■ Document excerpt:
################

Thursday, November 21, 2024
35.0°F

Sacred sandwiches and words

by G. George Ostrom
| December 1, 2004 11:00 PM

Lead topic last week was miracles and dealt with what I thought was the latest and wildest one I'd ever heard about, where the lady in Cambodia was cured of serious disease by a cow's lick. Had no more than gotten that column off to the newspapers when there was a new mind-boggling miracle story on the radio.

Went into mild shock so don't remember names or the town, but this American lady discovered "the face of the Virgin" in her sandwich. That's what it said, IN HER SANDWICH! Don't know if it was peanut butter or what, but it could have been baloney.

The rest of the story is that she put a picture of the "sacred Virgin miracle sandwich" on E-Bay and asked for bids.

The unbelievable part is that someone bought it for $28,000. We can only hope and pray that it wasn't anyone from Montana.

I've made two left-over turkey sandwiches since Thanksgiving then sat there studying them for a half hour before taking a bite. $28,000 is a lot of money.

Bob and Hubie Weber run sheep ranches down in Paradise Valley near Livingston. In the past year, wolves from the Lone Bear Pack have killed and eaten 38 of the Weber's sheep. Now things are getting complicated because the Defenders of Wildlife paid them for 29 sheep the wolves got last year but they said they're not going to pay for anymore sheep unless the Webers build a six foot fence around 4.5 acre pastures to keep the wolves out, and Defenders are paying $12,500 for the fences through donations.

################

■ Assigned task 1: According to the column, what price did the sandwich sell for on E-Bay?
■ Assigned task 2: List every geographic place named in the column.
■ Assigned task 3: Reproduce the column word for word, everything from "The rest of" down to "anyone from Montana.".

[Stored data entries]
################

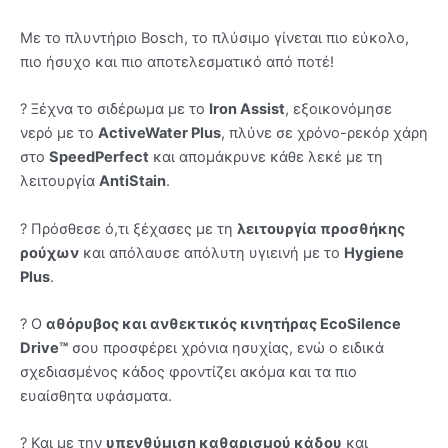
Με το πλυντήριο Bosch, το πλύσιμο γίνεται πιο εύκολο,
πιο ήσυχο και πιο αποτελεσματικό από ποτέ!
? Ξέχνα το σιδέρωμα με το
Iron Assist
, εξοικονόμησε
νερό με το
ActiveWater Plus
, πλύνε σε χρόνο-ρεκόρ χάρη
στο
SpeedPerfect
και απομάκρυνε κάθε λεκέ με τη
λειτουργία
AntiStain
.
? Πρόσθεσε ό,τι ξέχασες με τη
λειτουργία προσθήκης
ρούχων
και απόλαυσε απόλυτη υγιεινή με το
Hygiene
Plus
.
? Ο
αθόρυβος και ανθεκτικός κινητήρας EcoSilence
Drive™
σου προσφέρει χρόνια ησυχίας, ενώ ο ειδικά
σχεδιασμένος κάδος φροντίζει ακόμα και τα πιο
ευαίσθητα υφάσματα.
? Και με την
υπενθύμιση καθαρισμού κάδου
και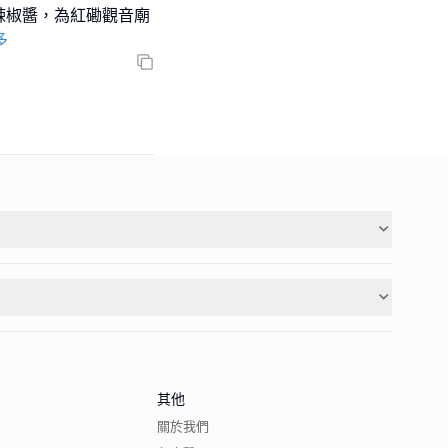
辣椒醬，為紅磡觀音廟
多
其他
關於我們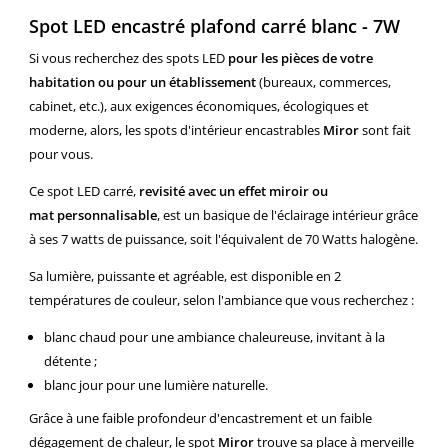
Spot LED encastré plafond carré blanc - 7W
Si vous recherchez des spots LED
pour les pièces de votre
habitation ou pour un établissement
(bureaux, commerces,
cabinet, etc.), aux exigences économiques, écologiques et
moderne, alors, les spots d'intérieur encastrables
Miror
sont fait
pour vous.
Ce spot LED carré,
revisité avec un effet miroir ou
mat personnalisable
, est un basique de l'éclairage intérieur grâce
à ses 7 watts de puissance, soit l'équivalent de 70 Watts halogène.
Sa lumière, puissante et agréable, est disponible en 2
températures de couleur, selon l'ambiance que vous recherchez :
blanc chaud pour une ambiance chaleureuse, invitant à la
détente ;
blanc jour pour une lumière naturelle.
Grâce à une faible profondeur d'encastrement et un faible
dégagement de chaleur, le spot
Miror
trouve sa place à merveille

################

■ Response 1: It sold for $28,000.

■ Response 2: Cambodia, Montana, Paradise Valley, Livingston

■ Response 3:
The rest of the story is that she put a picture of the "sacred Virgin miracle sandwich" on E-Bay and asked for bids.

The unbelievable part is that someone bought it for $28,000. We can only hope and pray that it wasn't anyone from Montana.